TEXT PASSAGE.
_ _ _ _ _

Your Mom will understand about the "I would never want my mom to think my interest in her biological family has anything to do with not loving my grandma" thing, because she probably felt the same way. We all did at one time.
It is just as much YOUR family as it is hers. Adoption touches generations, not just the adoptee.
Maybe you could ask her if it would be ok if you could start a correspondence with her aunt, too. This could be important for YOUR health, and the health of your children.
My own reunion has been great for my kids. They never looked like me or their Dad, but are the spitting image of their first cousins!


Anha S
I feel fine about it most of the time. As they get older, the questions get a bit more involved when they happen, and I answer with whatever information I do have. They know my door is always open so to speak. It has just been recently that my eldest has shown an intense desire to know about my adoption, and adoption as a whole.


SJM
Rating
My children have always felt comfortable asking questions about it. I've never tried to skirt the issue. It's their family and their family history just as much as it is mine. I grew up with no knowledge of my family history, and I wish that on no one--especially not my own children. My adoption had a major impact on the course of their lives. I see no reason for them not to take an interest in it.


Dawn C
I'm kind of on the other side of your story-- I was adopted at birth and getting my parents to talk about it was like pulling teeth. When my youngest was about a year old, my mom got a case of the guilts and gave me the birth mother's name. My kids will occasionally ask about it, and I tell them what I think they are old enough to understand. The details they don't really need to know, I keep it pretty general. I don't know why my parents were so secretive about it, it's not like it nobody knew. Now that my parents are gone, I'm basically in the dark.


Dreamweaver ILF posse 2009
Rating
My kids and I speak openly about it...all of it. Its never been a secret or a stigma or a sad or scary thing. Its just who I am


Independ"ant"
Your curiosity is normal.....look at the millions of people doing genealogy research.

_ _ _ _ _

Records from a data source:

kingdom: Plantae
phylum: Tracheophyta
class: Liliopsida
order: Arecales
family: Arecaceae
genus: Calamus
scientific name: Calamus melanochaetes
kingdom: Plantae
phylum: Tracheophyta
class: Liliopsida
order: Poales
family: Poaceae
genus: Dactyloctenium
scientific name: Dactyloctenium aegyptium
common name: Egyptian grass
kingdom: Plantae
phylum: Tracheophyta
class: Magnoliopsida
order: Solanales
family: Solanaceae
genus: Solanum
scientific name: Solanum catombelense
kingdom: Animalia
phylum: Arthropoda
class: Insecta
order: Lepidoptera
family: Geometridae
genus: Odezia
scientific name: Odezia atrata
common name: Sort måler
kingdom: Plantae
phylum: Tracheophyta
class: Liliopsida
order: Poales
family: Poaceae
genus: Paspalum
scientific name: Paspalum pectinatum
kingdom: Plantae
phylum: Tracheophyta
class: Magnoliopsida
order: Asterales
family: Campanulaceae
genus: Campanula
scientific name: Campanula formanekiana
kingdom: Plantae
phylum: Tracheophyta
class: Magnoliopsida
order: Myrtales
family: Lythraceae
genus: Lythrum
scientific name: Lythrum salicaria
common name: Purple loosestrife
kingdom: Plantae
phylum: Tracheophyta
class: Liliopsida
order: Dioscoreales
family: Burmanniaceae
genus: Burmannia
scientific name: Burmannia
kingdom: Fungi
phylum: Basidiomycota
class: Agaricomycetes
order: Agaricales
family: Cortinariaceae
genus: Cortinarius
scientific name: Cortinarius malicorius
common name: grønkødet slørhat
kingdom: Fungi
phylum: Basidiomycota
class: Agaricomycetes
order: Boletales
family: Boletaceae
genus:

_ _ _ _ _

THINGS TO DO.
[1] Reproduce the part of the adoption discussion from "My own reunion" up to and including "interest in it.".
[2] In the adoption discussion, what did Dawn C's mom give her when Dawn C's youngest child was about a year old?
[3] Continue the adoption discussion from where it stops.
These rows have no connection to the adoption discussion.

ANSWERS BY TASK.
[1]
My own reunion has been great for my kids. They never looked like me or their Dad, but are the spitting image of their first cousins!


Anha S
I feel fine about it most of the time. As they get older, the questions get a bit more involved when they happen, and I answer with whatever information I do have. They know my door is always open so to speak. It has just been recently that my eldest has shown an intense desire to know about my adoption, and adoption as a whole.


SJM
Rating
My children have always felt comfortable asking questions about it. I've never tried to skirt the issue. It's their family and their family history just as much as it is mine. I grew up with no knowledge of my family history, and I wish that on no one--especially not my own children. My adoption had a major impact on the course of their lives. I see no reason for them not to take an interest in it.

[2] The birth mother's name.

[3]
Im not an adoptee but my ex boyfriend was in your position. His mother was adopted in Ireland and brought to the US as an infant during the 50's. Anytime he tried to ask questions she would change the subject or pretend like if had no bearing on her. She was medicating with prescription drugs for over 20yrs. She was raised knowing she was adopted....the family (even her nephew and nieces) always pointed out how she was adopted and not biological as if she was the token kid. I've seen/heard them myself. It usually came up when the talked about inheritance and who was getting what. To this day she will still not talk about it but everyone can see how it is/has affected her.


Find the right moment to talk about it.......it may not be about how you feel about grandma but more so that your mom is fearing suppressed emotions and feelings. Your mother may still have not dealt with her feelings on her relinquishment.....she may just be blocking it out.

Talk to your grandmother in private about it. Whenever I had questions about my parents my grandmothers were always honest.


rachael
gently ask her if she is willing to talk about it. obviously it is painful for her, but this is your life too. the genetics you share will effect you and any children you have in the future.

if she says no, then tell her you do have questions and will need to know one day. that will give her time to prepare and make her understand you are not going to give up on it.

and wanting you know these things do not in any way disreguard your love for her or your grandmother. i searched and found my bioparents. i adore my adopted family. it had nothing to do with my feelings for them, it had to do with me.

good luck. be gentle with her, shes hurting. but make sure she knows you need to know these things. i would bet she wants to tell you but just cant bring herself to start it.